> _What you should do_: Your response must be made up of each line in the data below that contains the string "IMMAN".

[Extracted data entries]
=== Section Start ===

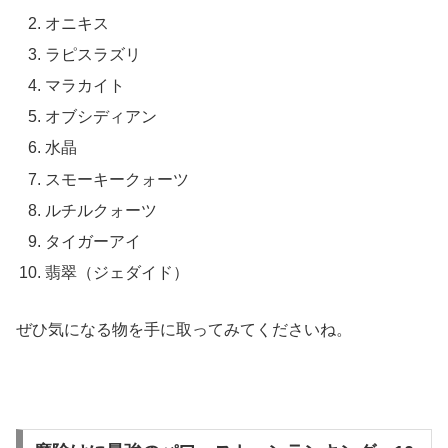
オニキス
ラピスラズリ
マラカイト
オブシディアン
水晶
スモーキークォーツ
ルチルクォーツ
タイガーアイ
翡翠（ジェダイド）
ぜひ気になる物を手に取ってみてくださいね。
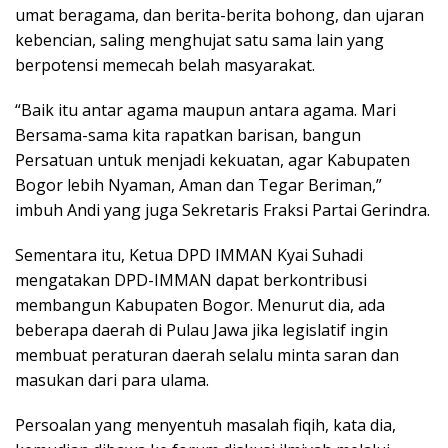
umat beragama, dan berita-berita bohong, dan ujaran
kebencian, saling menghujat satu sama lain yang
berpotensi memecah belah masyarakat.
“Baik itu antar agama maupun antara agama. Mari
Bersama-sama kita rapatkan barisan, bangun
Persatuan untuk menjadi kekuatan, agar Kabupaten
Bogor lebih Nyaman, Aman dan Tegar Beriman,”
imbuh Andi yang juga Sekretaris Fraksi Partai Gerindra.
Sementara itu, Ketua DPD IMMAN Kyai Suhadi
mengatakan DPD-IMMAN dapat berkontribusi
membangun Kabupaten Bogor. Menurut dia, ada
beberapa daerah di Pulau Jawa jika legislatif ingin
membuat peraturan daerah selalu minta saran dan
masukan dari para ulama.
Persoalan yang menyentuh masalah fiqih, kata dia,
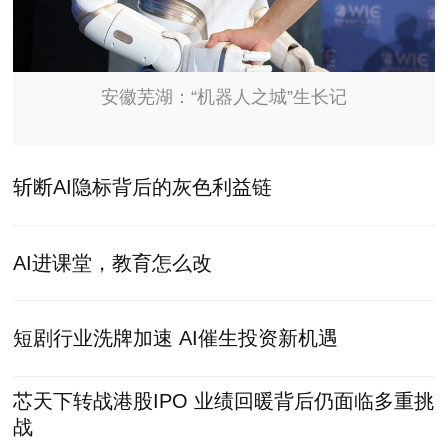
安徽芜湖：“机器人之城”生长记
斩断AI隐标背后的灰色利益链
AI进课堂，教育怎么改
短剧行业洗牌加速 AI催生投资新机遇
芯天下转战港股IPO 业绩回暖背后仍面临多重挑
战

=== Section End ===

> _Task response_:
Sementara itu, Ketua DPD IMMAN Kyai Suhadi
mengatakan DPD-IMMAN dapat berkontribusi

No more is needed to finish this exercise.